Text Created By Generative AI Tools Use A Lot Of Stylistic 'Excess Words', A Study Finds

Robot typing

When AIs become better and better, it's getting increasingly difficult to tell apart a work made by a computer and a work made by a human.

Since OpenAI introduced ChatGPT and quickly wowed the world, people began to realize how this technology can be used to help them in various things. And among the many things generative AI tools can do to help, is writing things, including research papers, and abstracts.

With the rapid increase in the use of large language models (LLMs), such as ChatGPT, in academic writing, people may wonder, which one is written by whom.

Traditionally, attempts to differentiate LLM-generated text and human-written work in academic literature have relied on several methods.

One common approach involves using LLM detectors, which are trained to distinguish between human and AI-generated text based on known samples. Another method analyzes word frequency distributions in texts, treating them as mixtures of human and AI-generated content. Another method is to employ lists of marker words overused by LLMs, typically stylistic terms rather than content-specific vocabulary.

Delving into ChatGPT usage in academic writing through excess vocabulary
Frequencies of PubMed abstracts containing certain words. Black lines show counterfactual extrapolations from 2021–22 to 2023–24. The first six words are affected by ChatGPT; the last three relate to major events that influenced scientific writing and are shown for comparison.

With the widespread availability of LLMs, the trend has led to concerns about the authenticity and originality of scientific texts, with implications for research integrity and the evaluation of academic contributions.

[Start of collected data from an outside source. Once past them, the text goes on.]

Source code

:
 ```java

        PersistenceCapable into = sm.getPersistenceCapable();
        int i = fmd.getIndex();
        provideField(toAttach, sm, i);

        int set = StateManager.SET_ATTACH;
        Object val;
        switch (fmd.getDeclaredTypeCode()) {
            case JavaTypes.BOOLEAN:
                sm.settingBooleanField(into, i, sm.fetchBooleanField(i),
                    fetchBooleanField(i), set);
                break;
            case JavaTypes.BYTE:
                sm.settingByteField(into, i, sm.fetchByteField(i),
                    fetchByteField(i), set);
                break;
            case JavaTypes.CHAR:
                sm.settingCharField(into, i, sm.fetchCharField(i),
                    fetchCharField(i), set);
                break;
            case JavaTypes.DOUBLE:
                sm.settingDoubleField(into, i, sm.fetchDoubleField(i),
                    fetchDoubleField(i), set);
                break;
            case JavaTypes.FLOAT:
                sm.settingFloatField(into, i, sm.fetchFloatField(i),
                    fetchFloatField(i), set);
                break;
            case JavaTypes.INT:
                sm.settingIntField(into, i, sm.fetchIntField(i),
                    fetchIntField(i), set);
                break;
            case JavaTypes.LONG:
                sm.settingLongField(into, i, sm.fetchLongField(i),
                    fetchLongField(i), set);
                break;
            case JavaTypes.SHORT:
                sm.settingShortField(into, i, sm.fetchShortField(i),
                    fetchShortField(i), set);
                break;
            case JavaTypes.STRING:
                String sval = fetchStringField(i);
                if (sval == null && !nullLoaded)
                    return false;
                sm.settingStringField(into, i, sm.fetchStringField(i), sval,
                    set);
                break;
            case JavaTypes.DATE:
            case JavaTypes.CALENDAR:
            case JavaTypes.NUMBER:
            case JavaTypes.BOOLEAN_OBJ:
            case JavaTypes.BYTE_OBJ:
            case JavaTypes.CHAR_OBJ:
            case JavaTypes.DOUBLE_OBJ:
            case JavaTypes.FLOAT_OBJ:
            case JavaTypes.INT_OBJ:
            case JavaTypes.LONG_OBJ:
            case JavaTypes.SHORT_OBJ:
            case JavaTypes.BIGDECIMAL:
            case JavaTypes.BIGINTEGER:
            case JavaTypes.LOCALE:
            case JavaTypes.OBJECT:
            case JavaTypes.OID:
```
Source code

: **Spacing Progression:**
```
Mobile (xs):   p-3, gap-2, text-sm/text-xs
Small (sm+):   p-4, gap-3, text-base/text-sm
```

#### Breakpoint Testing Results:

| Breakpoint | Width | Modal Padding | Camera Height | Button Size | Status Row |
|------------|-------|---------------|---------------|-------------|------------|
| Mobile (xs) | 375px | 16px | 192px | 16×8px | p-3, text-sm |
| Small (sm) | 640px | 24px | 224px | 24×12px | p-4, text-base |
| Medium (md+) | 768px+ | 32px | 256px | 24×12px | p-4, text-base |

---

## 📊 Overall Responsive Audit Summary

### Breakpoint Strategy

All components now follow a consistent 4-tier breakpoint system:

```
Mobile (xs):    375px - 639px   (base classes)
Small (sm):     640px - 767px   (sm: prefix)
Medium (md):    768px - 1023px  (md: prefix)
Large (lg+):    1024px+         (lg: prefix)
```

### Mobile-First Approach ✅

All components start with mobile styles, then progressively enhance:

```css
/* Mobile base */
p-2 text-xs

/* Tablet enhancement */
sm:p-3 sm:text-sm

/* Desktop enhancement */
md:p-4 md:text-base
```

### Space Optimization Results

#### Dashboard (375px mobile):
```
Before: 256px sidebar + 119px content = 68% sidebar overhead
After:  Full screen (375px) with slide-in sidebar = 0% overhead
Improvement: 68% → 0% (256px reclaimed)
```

As LLM-powered generative AIs have become increasingly good in doing what they do, a novel approach is needed.

Here, researchers proposed a method, which uses data-driven strategy that avoids some limitations found in previous methods.

Instead of relying on predefined datasets of human and LLM-generated texts, the method examines excess word usage to identify LLM involvement.

Inspired by studies of excess mortality during the COVID-19 pandemic, this technique tracks the frequency of certain words that show a significant increase post-ChatGPT release compared to their expected usage based on trends from earlier years. This method allows for a more unbiased and comprehensive analysis of LLM’s impact on scientific writing.

To do this, in a prepublication paper, the researchers analyzed over 14 million PubMed abstracts from 2010 to 2024.

They created a matrix of word occurrences across these abstracts and calculated the annual frequency of each word.

By comparing the observed frequencies in 2023 and 2024 to counterfactual projections based on trends from 2021 and 2022, they identified words with significant increases in usage.

These words, which they termed "excess words," were then used to gauge the influence of LLMs.

On their research, they found that LLM-powered generative AI tools use a lot of stylistic words, like "delves," "showcasing," and "underscores."

The researchers found a significant increase in these excess words in 2024, coinciding with the widespread availability of ChatGPT, suggesting AI involvement in these works.

Delving into ChatGPT usage in academic writing through excess vocabulary
(a) Number of excess words per year, decomposed into the excess content words and excess style words. (b) Number of excess words per year, decomposed into nouns,verbs, adverbs, and adjectives.

To come to their conclusion, the researchers quantified this excess usage with two measures: the excess frequency gap (the difference between observed and expected frequencies), and the excess frequency ratio (the ratio of observed to expected frequencies).

To estimate the extent of LLM usage, the researchers used the frequency gap of excess words as a lower bound. For example, the word “potential” showed an excess frequency gap, indicating that at least 4% of 2024 abstracts included this word due to LLM influence. By analyzing abstracts containing words with excess usage, the authors obtained a lower bound of 10% for LLM-assisted papers in 2024.

This approach provided a robust lower bound, acknowledging that the actual figure could be higher due to some LLM-processed abstracts not containing any tracked excess words.

Delving into ChatGPT usage in academic writing through excess vocabulary
(a) Observed frequency and counterfactual expected frequency in 2024 of abstracts containing at least one of the excess style words. (b) The frequency gap.

The estimates varied across different fields, such as 20% in computational studies and 6% in prestigious journals like Nature, Science, and Cell. They also differed by country, with 16% in China compared to 3% in the UK, and by journal, with 24% in Sensors and 17% in Frontiers/MDPI. The highest estimate, 35%, was for computational papers from China.

This research reveals a major change in academic writing styles influenced by the emergence of LLMs like ChatGPT.

By creating a new method to identify excessive word usage, the study provides strong evidence that LLMs have significantly impacted scientific literature, with at least 10% of recent biomedical abstracts showing signs of AI assistance.

This highlights the transformative effect of LLMs on academic communication and raises important questions about research integrity and the future of scholarly writing.